Esa discriminación no es solo simbólica: casi la mitad (49.6%) de quienes denunciaron discriminación apuntó que el motivo fue su discapacidad.
Además, muchos reportan obstáculos en el acceso a programas sociales:44.5% dijo que les negaron apoyos, como becas o prestaciones gubernamentales, por ese motivo.
Las consecuencias son reales: la exclusión educativa, la falta de oportunidades laborales, la inaccesibilidad física o en los servicios públicos, y la invisibilización institucional.
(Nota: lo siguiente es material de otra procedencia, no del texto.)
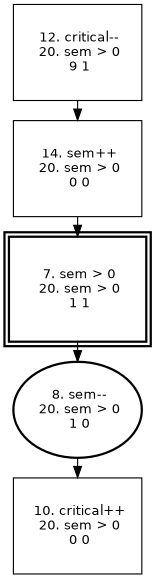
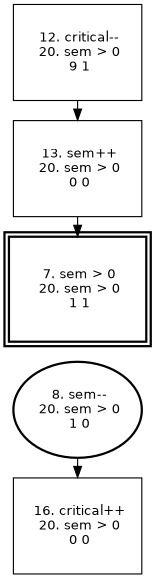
  digraph {
    ranksep=.25
    node [fixedsize=true fontname=Helvetica fontsize=12 shape=box]
    n1 [height=1.2 label=" 7. sem > 0\n 20. sem > 0\n 1 1\n" peripheries=2 style=bold width=1.6]
    n2 [height=1.2 label=" 8. sem--\n 20. sem > 0\n 1 0\n" shape=ellipse style=bold width=1.6]
-   n3 [height=1.2 label=" 10. critical++\n 20. sem > 0\n 0 0\n" width=1.6]
+   n3 [height=1.2 label=" 16. critical++\n 20. sem > 0\n 0 0\n" width=1.6]
    n4 [height=1.2 label=" 12. critical--\n 20. sem > 0\n 9 1\n" width=1.6]
-   n5 [height=1.2 label=" 14. sem++\n 20. sem > 0\n 0 0\n" width=1.6]
-   n1 -> n2
+   n5 [height=1.2 label=" 13. sem++\n 20. sem > 0\n 0 0\n" width=1.6]
    n2 -> n3
    n4 -> n5
    n5 -> n1
  }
La Comisión Nacional de los Derechos Humanos (CNDH) ha documentado casos concretos donde personas con discapacidad no reciben atención médica digna o se les impide ejercer sus derechos básicos.
La normalización de estas violaciones se vuelve aún más nociva cuando el Estado, que debería proteger, descuida o subvalora sus obligaciones.
Prestar atención a esto es urgente: la discriminación contra personas con discapacidad no solo vulnera su dignidad, sino que frena su inclusión social, económica y política.